Now you, being you, had always assumed you were on the right side of history, or at least that what’s your mother told you after all the kids laughed at your MC Hammer action figure, which you picked up for a steal on eBay. Now what? You immediately do a 360, determined to find the median you had inadvertently crossed, this in an effort to get back on History’s good side and thus avoid all those fines.

But no luck. You find it virtually impossible to determine exactly where and when your internal gyroscope went all wackdoodle. But fear not. History’s vice-regent is more than happy to set you straight, aided by some pointed barbs and a lot of words ending in -ist and -phobe. A heated discussion ensues, then some rolling in the grass, arms flailing, which some perverse onlookers mistake for a political statement but is merely some amateur fisticuffs gone terribly wrong.

Allow me to give you an effective response to such an assault, one that will not soil your khakis. When told you are on the wrong side of History (and please note the capital letter—History gets testy when not accorded the proper respect, as if it were merely human), put the following questions to your jackanapes of an accuser:

  • If you had asked Hernan Cortes whether the ease with which his army routed the mighty Aztec nation put him on the right side of History, what do you think he would have said?
  • If you had caught Robespierre’s ear between executions and asked whether he was on the right side of History, what do you think he would have said?
  • If you had pulled Napoleon aside and asked, after the Battle of Jena-Auerstedt, whether he was on the right side of history, whether he was the change History had been waiting for, what do you think he would have said?
  • If you had interrupted a Francis Galton lecture on the new “science” of eugenics and asked whether he was on the right side of History, what do you think he would have said?
  • If you had asked the Leninist agents who stood over the bullet-riddled bodies of the Romanovs whether they were on the right side of History, what do you think they would have said?
  • If you had asked Hitler moments after he escaped a bomb blast that should have killed him but resulted only in the executions of such would-be assassins as Dietrich Bonhoeffer whether he was on the right side of History, what do you think he would have said?
  • For that matter, when Progressives, feminists, and Evangelicals linked arms to pass the Eighteenth Amendment, what side . . .

You get the point.

Empire builders and revolutionaries, reformers and moral scolds, civil libertarians and uncivil prohibitionists—all believe History is on their side. Beware anyone who imputes to History an inevitable, self-directed, Forward march, as if it were as fixed as a bar code, as predetermined as male-pattern baldness, as sovereign as any voluntaristic deity. Most risible are atheists, old or new, who act as if the expanding energies of a supposedly random and causeless Big Bang could even possess an ultimate purpose. (Also beware the self-appointed prophets of God who have gleaned from the pages of Holy Writ the mind of the Almighty on every conceivable subject, from the date of the Second Coming to whether the Dowager Countess should keel over in season 4 of Downton Abbey.)
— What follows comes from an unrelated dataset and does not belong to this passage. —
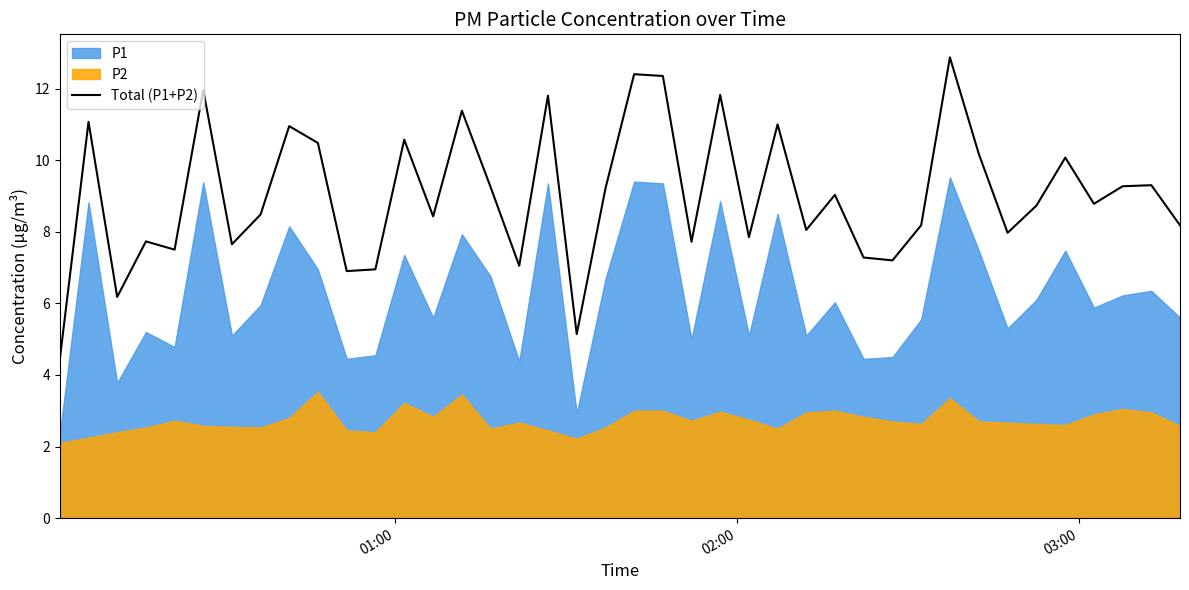

What is the highest value of the Total (P1+P2) series?

12.9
Who, exactly, will stand at the goal line of History, yellow legal pad in hand, ticking off all the criteria for satisfying ultimate Justice, Equality, and Fairness?

Anyone? Bueller? Bueller?

Confusing what you think immediately, politically desirable with the Will of History, Evolution, or God is almost certainly an excuse to stop thinking altogether.

That doesn’t mean what you want is always wrong. It does mean that it is not necessarily right.